On the other hand, the concept of alternating is referred to as either the switch from T to R and then switch back to T (i.e., “T to R to T”) or the switch from R to T and then switch back to R (i.e., “R to T to R”). Thus, the difference between “the switch from T to R” or “the switch from R to T” and “the switch from R to T” or “the switch from T to R” needs to be assessed for addressing the concept of alternating.
The concept of drug interchangeability for generic (small molecule) drug products and biosimilars (generic versions of large molecule biological drug products) is similar but different, so the interpretation should be carefully handled. Based on the 80/125 rule, it is not usual but possible to cause the dramatic change of the concentration of drug in blood if changing one drug to another.

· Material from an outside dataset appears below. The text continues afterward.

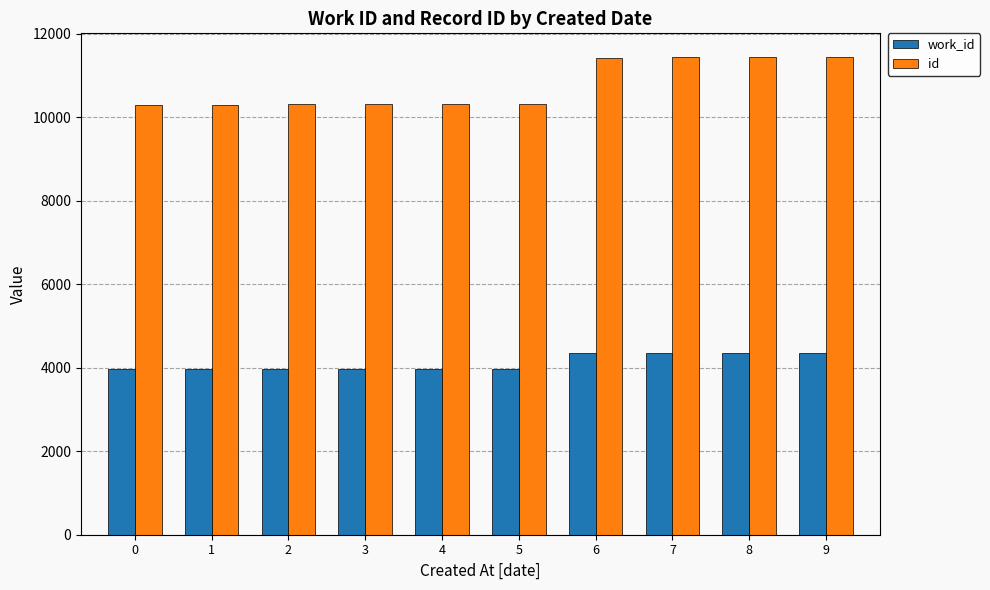

Which series has the largest total across all categories?

id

And this change may cause the uncertainty of the safety or efficacy. Based on the margins proposed in this study, margin1 has better ability to control safety and efficacy impact so we can say it is a useful tool for safety monitoring for interchangeability. However, it has higher probability of the confidence interval for a study below the lower margin (Below L), or above the upper margin (Above U) indicates that if we set this margin as the new criteria rule rather than (80%, 125%), there will be so many bioequivalence/biosimilar studies that do not meet this criterion. Therefore, drug interchangeability for bioequivalence/biosimilar is a big issue and we can do the future work to interpret this by using mathematical formula.